> **What is needed**:
Could you set down exactly the lines in the records below between the line holding "Councillor Gignac |" and the line holding "Disclosures of Pecuniary", inclusive?

---+---

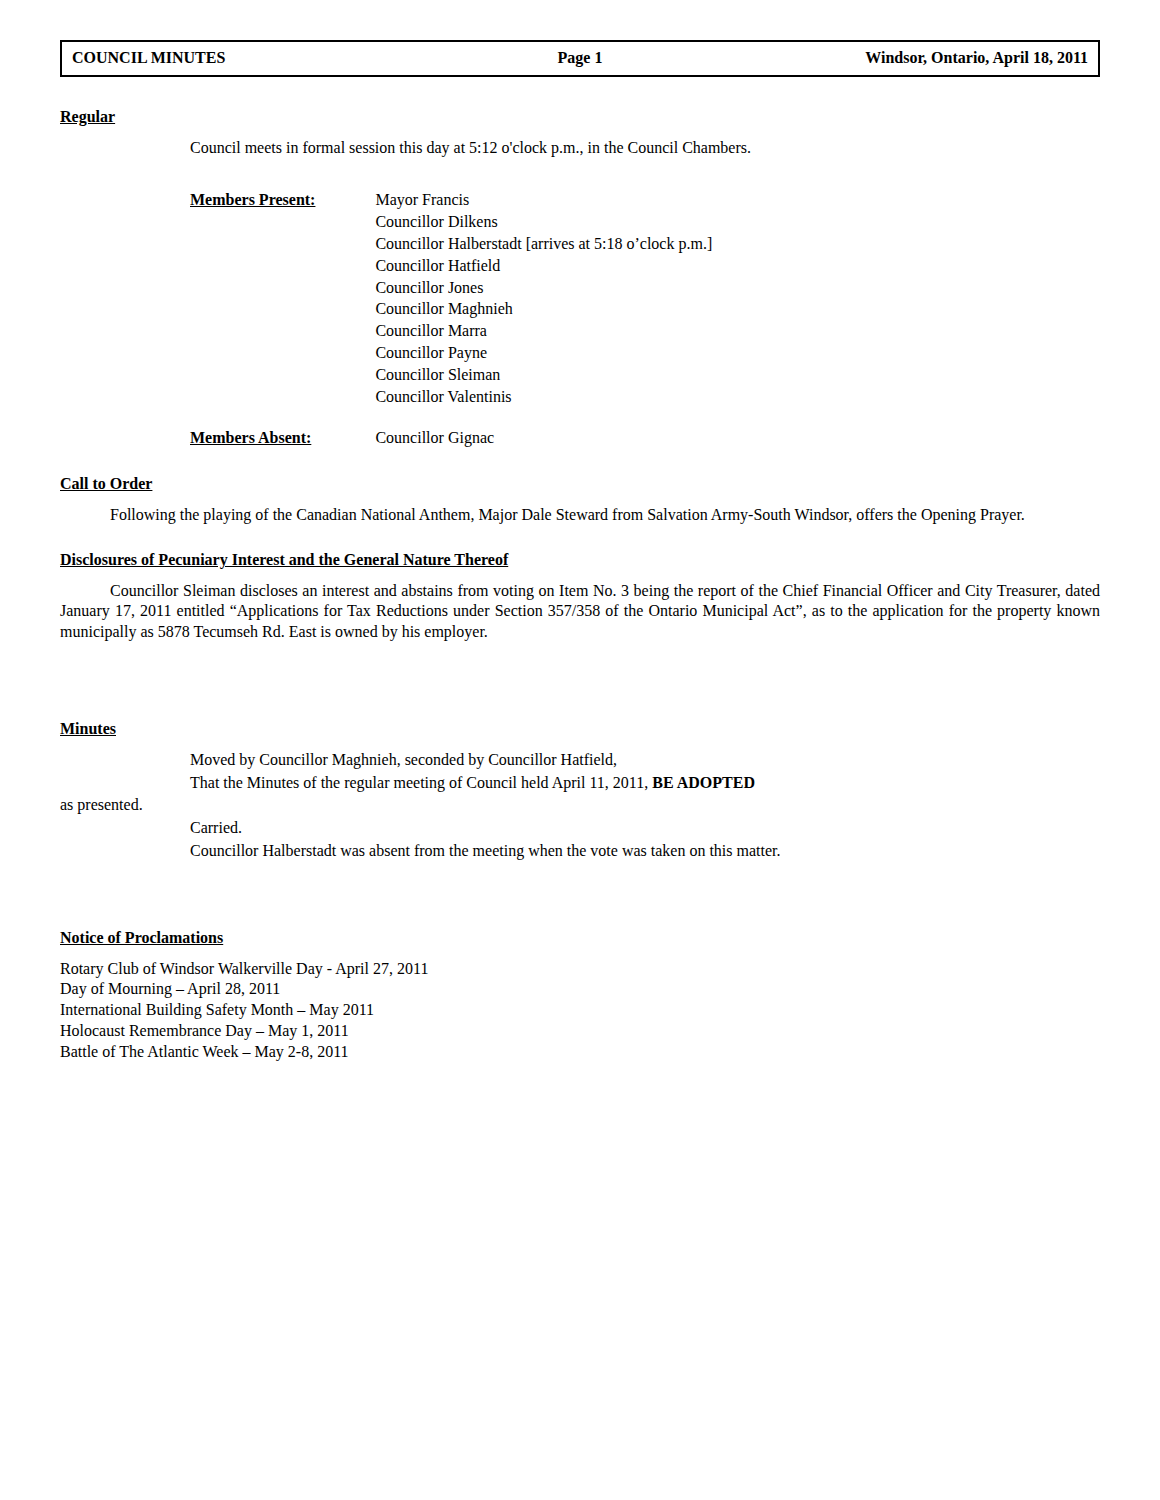COUNCIL MINUTES
Page 1
Windsor, Ontario, April 18, 2011
Regular
Council meets in formal session this day at 5:12 o'clock p.m., in the Council Chambers.
| Members Present: | Mayor Francis Councillor Dilkens Councillor Halberstadt [arrives at 5:18 o’clock p.m.] Councillor Hatfield Councillor Jones Councillor Maghnieh Councillor Marra Councillor Payne Councillor Sleiman Councillor Valentinis |
| Members Absent: | Councillor Gignac |
Call to Order
Following the playing of the Canadian National Anthem, Major Dale Steward from Salvation Army-South Windsor, offers the Opening Prayer.
Disclosures of Pecuniary Interest and the General Nature Thereof
Councillor Sleiman discloses an interest and abstains from voting on Item No. 3 being the report of the Chief Financial Officer and City Treasurer, dated January 17, 2011 entitled “Applications for Tax Reductions under Section 357/358 of the Ontario Municipal Act”, as to the application for the property known municipally as 5878 Tecumseh Rd. East is owned by his employer.
Minutes
Moved by Councillor Maghnieh, seconded by Councillor Hatfield,
That the Minutes of the regular meeting of Council held April 11, 2011, BE ADOPTED
as presented.
Carried.
Councillor Halberstadt was absent from the meeting when the vote was taken on this matter.
Notice of Proclamations
Rotary Club of Windsor Walkerville Day - April 27, 2011
Day of Mourning – April 28, 2011
International Building Safety Month – May 2011
Holocaust Remembrance Day – May 1, 2011
Battle of The Atlantic Week – May 2-8, 2011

---+---

> **Exercise result**:
| Members Absent: | Councillor Gignac |
Call to Order
Following the playing of the Canadian National Anthem, Major Dale Steward from Salvation Army-South Windsor, offers the Opening Prayer.
Disclosures of Pecuniary Interest and the General Nature Thereof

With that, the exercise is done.